• [INPUT RECORDS]:

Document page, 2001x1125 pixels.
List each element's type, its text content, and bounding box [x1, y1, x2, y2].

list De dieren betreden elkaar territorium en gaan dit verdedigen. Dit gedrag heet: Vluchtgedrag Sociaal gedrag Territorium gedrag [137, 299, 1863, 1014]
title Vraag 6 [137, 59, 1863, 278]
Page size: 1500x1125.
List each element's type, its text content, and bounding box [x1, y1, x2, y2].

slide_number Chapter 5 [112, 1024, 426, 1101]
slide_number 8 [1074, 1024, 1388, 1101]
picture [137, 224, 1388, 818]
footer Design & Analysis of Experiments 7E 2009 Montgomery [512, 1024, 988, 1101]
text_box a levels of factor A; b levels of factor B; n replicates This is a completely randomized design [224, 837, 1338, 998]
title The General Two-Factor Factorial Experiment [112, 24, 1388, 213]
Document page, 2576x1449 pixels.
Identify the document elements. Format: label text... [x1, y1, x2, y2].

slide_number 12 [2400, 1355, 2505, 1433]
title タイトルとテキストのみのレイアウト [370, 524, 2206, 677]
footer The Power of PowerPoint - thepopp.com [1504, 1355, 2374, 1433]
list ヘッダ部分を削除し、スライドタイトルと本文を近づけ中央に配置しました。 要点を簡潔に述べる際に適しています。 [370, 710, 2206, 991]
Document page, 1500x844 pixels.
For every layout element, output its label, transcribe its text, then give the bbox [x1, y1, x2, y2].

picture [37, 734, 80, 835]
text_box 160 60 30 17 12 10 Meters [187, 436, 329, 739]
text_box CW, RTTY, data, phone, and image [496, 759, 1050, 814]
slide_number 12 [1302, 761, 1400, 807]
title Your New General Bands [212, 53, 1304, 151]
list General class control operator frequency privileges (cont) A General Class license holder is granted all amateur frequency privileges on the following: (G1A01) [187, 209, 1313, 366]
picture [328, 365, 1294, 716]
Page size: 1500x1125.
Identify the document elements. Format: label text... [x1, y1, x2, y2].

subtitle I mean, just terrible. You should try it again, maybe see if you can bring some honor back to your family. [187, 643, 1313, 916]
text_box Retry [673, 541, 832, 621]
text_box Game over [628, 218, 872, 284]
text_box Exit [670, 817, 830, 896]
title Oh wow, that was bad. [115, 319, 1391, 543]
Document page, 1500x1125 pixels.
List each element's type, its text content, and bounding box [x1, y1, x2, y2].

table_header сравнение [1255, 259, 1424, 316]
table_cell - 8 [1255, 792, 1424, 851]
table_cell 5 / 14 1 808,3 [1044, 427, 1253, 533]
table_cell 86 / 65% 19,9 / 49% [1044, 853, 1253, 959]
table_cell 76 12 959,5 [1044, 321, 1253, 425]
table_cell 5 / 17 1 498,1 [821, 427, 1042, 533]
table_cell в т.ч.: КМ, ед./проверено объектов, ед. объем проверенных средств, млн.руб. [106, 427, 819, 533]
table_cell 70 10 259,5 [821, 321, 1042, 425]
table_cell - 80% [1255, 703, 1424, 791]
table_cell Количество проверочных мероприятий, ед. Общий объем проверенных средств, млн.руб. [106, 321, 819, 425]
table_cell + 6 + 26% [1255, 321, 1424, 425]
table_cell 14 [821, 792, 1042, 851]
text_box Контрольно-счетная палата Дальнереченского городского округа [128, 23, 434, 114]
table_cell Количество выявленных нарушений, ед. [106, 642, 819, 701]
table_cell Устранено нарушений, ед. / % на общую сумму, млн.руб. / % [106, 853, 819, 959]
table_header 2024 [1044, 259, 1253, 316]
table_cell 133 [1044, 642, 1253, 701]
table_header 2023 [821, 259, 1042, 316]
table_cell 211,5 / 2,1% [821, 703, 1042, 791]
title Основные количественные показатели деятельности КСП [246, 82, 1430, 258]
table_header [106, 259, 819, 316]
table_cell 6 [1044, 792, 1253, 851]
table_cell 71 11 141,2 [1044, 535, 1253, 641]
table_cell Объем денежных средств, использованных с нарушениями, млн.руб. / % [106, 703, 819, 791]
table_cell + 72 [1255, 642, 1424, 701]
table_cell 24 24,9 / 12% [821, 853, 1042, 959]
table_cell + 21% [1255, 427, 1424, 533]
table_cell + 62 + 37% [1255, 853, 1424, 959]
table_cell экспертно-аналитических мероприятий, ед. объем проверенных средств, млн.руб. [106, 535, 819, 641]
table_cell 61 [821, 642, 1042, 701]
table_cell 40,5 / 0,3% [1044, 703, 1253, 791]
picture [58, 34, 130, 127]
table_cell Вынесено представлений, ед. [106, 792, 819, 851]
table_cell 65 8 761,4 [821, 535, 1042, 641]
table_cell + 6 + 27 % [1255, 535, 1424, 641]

• [JOB]:
All that belongs in your answer is the stretch of entries above from the line with "For every layout" through the line with "Document page, 1500x1125 pixels.", printed exactly.

• [WRITTEN RESPONSE]:
For every layout element, output its label, transcribe its text, then give the bbox [x1, y1, x2, y2].

picture [37, 734, 80, 835]
text_box 160 60 30 17 12 10 Meters [187, 436, 329, 739]
text_box CW, RTTY, data, phone, and image [496, 759, 1050, 814]
slide_number 12 [1302, 761, 1400, 807]
title Your New General Bands [212, 53, 1304, 151]
list General class control operator frequency privileges (cont) A General Class license holder is granted all amateur frequency privileges on the following: (G1A01) [187, 209, 1313, 366]
picture [328, 365, 1294, 716]
Page size: 1500x1125.
Identify the document elements. Format: label text... [x1, y1, x2, y2].

subtitle I mean, just terrible. You should try it again, maybe see if you can bring some honor back to your family. [187, 643, 1313, 916]
text_box Retry [673, 541, 832, 621]
text_box Game over [628, 218, 872, 284]
text_box Exit [670, 817, 830, 896]
title Oh wow, that was bad. [115, 319, 1391, 543]
Document page, 1500x1125 pixels.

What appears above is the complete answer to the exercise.